As Brinkley’s audacity of mendacity, trickery, and chicanery ripens to its pinnacle, so do his liabilities. Not only does he attract the attention of Morris Fishbine (Julia Hoffmann) of the American Medical Association, but the relatives of many of those who have been killed, injured, and damaged sue Brinkley for monetary awards. Eventually, Fishbein and the press expose his criminality and officials go after Brinkley. As a result, he loses his practice and his radio station.

To gain recourse and change the law in his favor, he runs for Governor of Kansas. Ironically, the current politician allowed Brinkley to practice as a fraud because he enriched politicians’ pockets and helped make the communities thrive. If not for the self-dealing of his political opponents who disqualified ballots, Brinkley would have succeeded. Though he knows how to tickle the ears of his fans to support him, his demise threatens on the horizon. Thus, he picks up his stakes and plants them in a sleepy little town in Texas. And the mansion he built there, remains on the historic register even today.

Jenny Lee Mitchell, John Blaylock, The Resistible Rise of JR Brinkley
The Untitled Theater Company No. 61 presents ‘The Resistible Rise of JR Brinkley,’ Jenny Lee Mitchell, John Blaylock (photo from the production)

The excellent ensemble’s overly exaggerated mannerisms make sense in this stylized production. And the songs and accompanying music find their synergy. Amazingly entertained, I also remained horrified.

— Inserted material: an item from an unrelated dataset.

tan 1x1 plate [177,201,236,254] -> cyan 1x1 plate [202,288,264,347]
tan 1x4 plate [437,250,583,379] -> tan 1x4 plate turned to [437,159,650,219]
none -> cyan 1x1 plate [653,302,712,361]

Like Brecht’s Arturo Ui this play hammers out questions for us today. Why do individuals not identify untruths? And shouldn’t governments more stringently establish and enforce “buyer beware” laws? Why does the public allow politicians to establish a “market economy” that polices itself? Shouldn’t the enforcement arm go to independent, unbiased regulators? At what point do we say “enough already” to unscrupulous companies that injure individuals and destroy their quality of life? Indeed, must an individual’s gullibility that results in damage become his own punishment for stupidity?

The thought-provoking The Resistible Rise of Jr Brinkley presented by Untitled Theater Company NO. 61, remains doubly potent considering that JR Brinkley’s story is a true one. Albeit, viewing human behavior in all its “glory” reminds us of our own susceptibility to liars and con artists. Certainly, JR Brinkley would not have been initially successful if males weren’t drawn in by the lure of virility. If men and women saw through him, Brinkley, like Hitler, like Trump, would have been a loser nobody. Why ordinary folks didn’t #resist them boggles the imagination, and remains a clarion call for all time.

Considering those who follow Donald Trump as if to the death, Brinkley’s fraud and political bid resonates. We need more not less regulation to protect us from those who use the US taxpayer to self-deal. And we need heavy punishments for top officials, indeed presidents, who would destroy the public good to profit themselves. Indeed, Brinkley’s rush to avoid regulation parallels the Trump presidency’s push to end regulations governing finance, environmental protection, student loan debt and much more.

Look for Einhorn’s The Resistible Rise of JR Brinkley at another venue, perhaps some time in the future in NYC. It deserves a second go-round. You will heartily enjoy it!